Warna biru yang terbentuk akan semakin pekat, setara dengan konsentrasi
ion fenolat yang terbentuk, artinya semakin besar konsentrasi senyawa fenolik
maka semakin banyak ion fenolat yang akan mereduksi asam heteropoli
(fosfomolibdat-fosfotungstat) menjadi kompleks molybdenum-tungsten sehingga
warna biru yang terbentuk semakin pekat. Namun reagen ini tidak hanya
mengukur total fenol, akan tetapi dapat bereaksi dengan zat pereduksi lain.
Kemungkinan ada komponen lain yang dapat bereaksi dengan reagen ini seperti
gula atau asam askorbat (Wachidah, 2013).

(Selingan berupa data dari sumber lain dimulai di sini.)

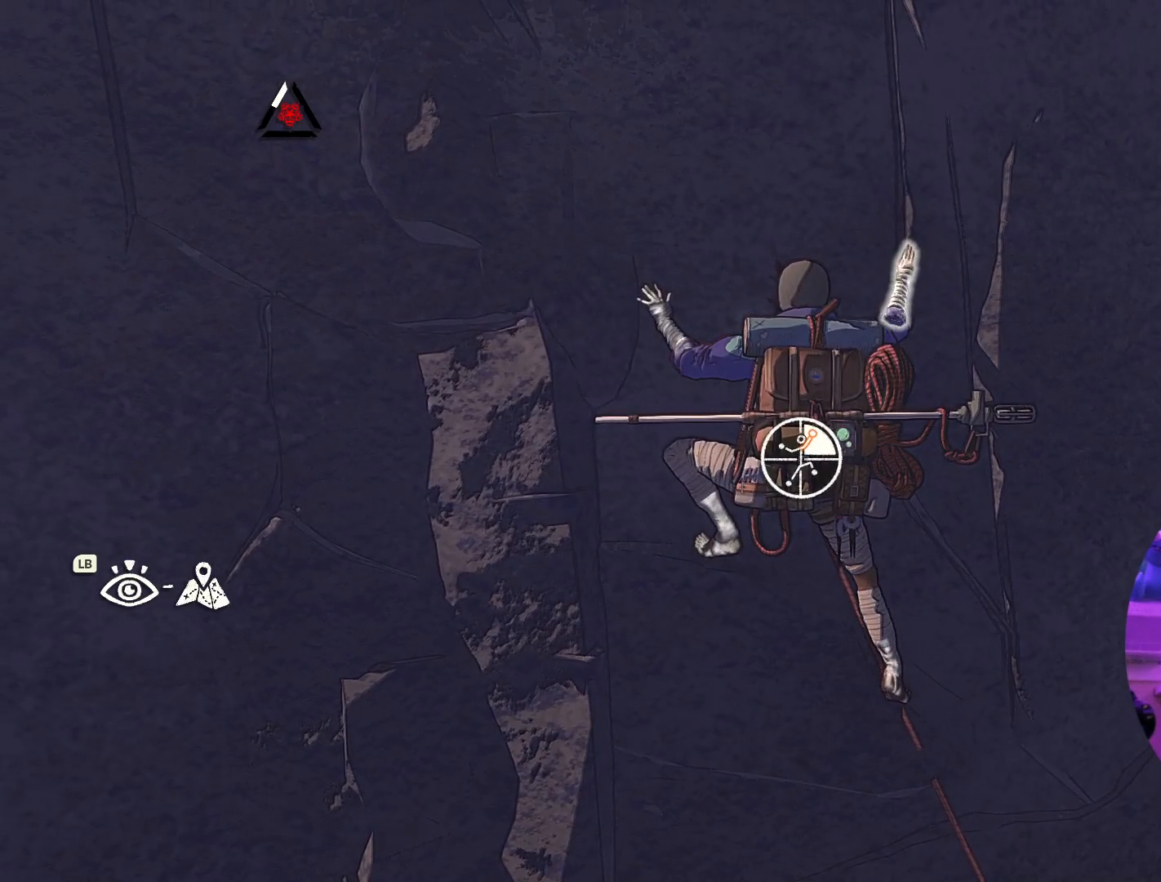
{"dt_ms": 1000, "buttons": ["R1"], "left_stick": "center", "right_stick": "left"}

Pada penentuan kadar total fenol, larutan standar yang digunakan adalah
asam galat dengan variasi konsentrasi 0,2; 0,4; 0,6; 0,8 dan 1,0 ppm. Diperoleh
nilai regresi linier yaitu: y = 0,834x – 0,002; R2 = 0,997. Asam galat digunakan
sebagai standar pengukuran karena asam galat merupakan turunan asam
hiroksibenzoat yang tergolong asam fenol sederhana. Kandungan fenol asam
organic ini bersifat murni dan stabil (Wachidah, 2013). Kadar total fenol ekstrak
dinyatakan sebagai ekuivalen asam galat atau Gallic Acid Equivalent (GAE).
GAE merupakan acuan umum untuk mengukur sejumlah senyawa fenolik yang
terdapat dalam suatu bahan (Amanah & Aznam, 2015). Nilai Gallic Acid
Equivalent (GAE) menunjukkan jumlah kesetaraan milligram asam galat dalam 1
mg sampel (Wachidah, 2013). Berdasarkan perhitungan terhadap data yang
diperoleh melalui praktikum uji total fenol diperoleh nilai %TF(GAE) yaitu
sebesar 0,0015%.
Kelarutan senyawa fenolik bergantung pada pelarut yang digunakan.
Komponen polifenol memiliki spektrum yang luas dengan sifat kelarutan yang
berbeda-beda. Hal inilah yang menyebabkan sulitnya prosedur ekstraksi yang
cocok untuk mengekstrak fenolik pada tanaman. Berdasarkan laporan sebuah
studi, tingginya total polifenol pada pelarut etil asetat diduga adanya golongan
polifenol yang memiliki berat molekul yang sama dengan pelarut etil asetat seperti
tanin dan flavanol. Dilaporkan bahwa pelarut etil asetat sangat cocok untuk
mengekstraksi senyawa fenolik. Kandungan fenolik total yang terdapat di dalam
ekstrak etil asetat lebih besar dibandingkan dengan ekstrak metanol dan kloroform
(Adi Ahmad Samin, Nurhayati Bialangi, 2013).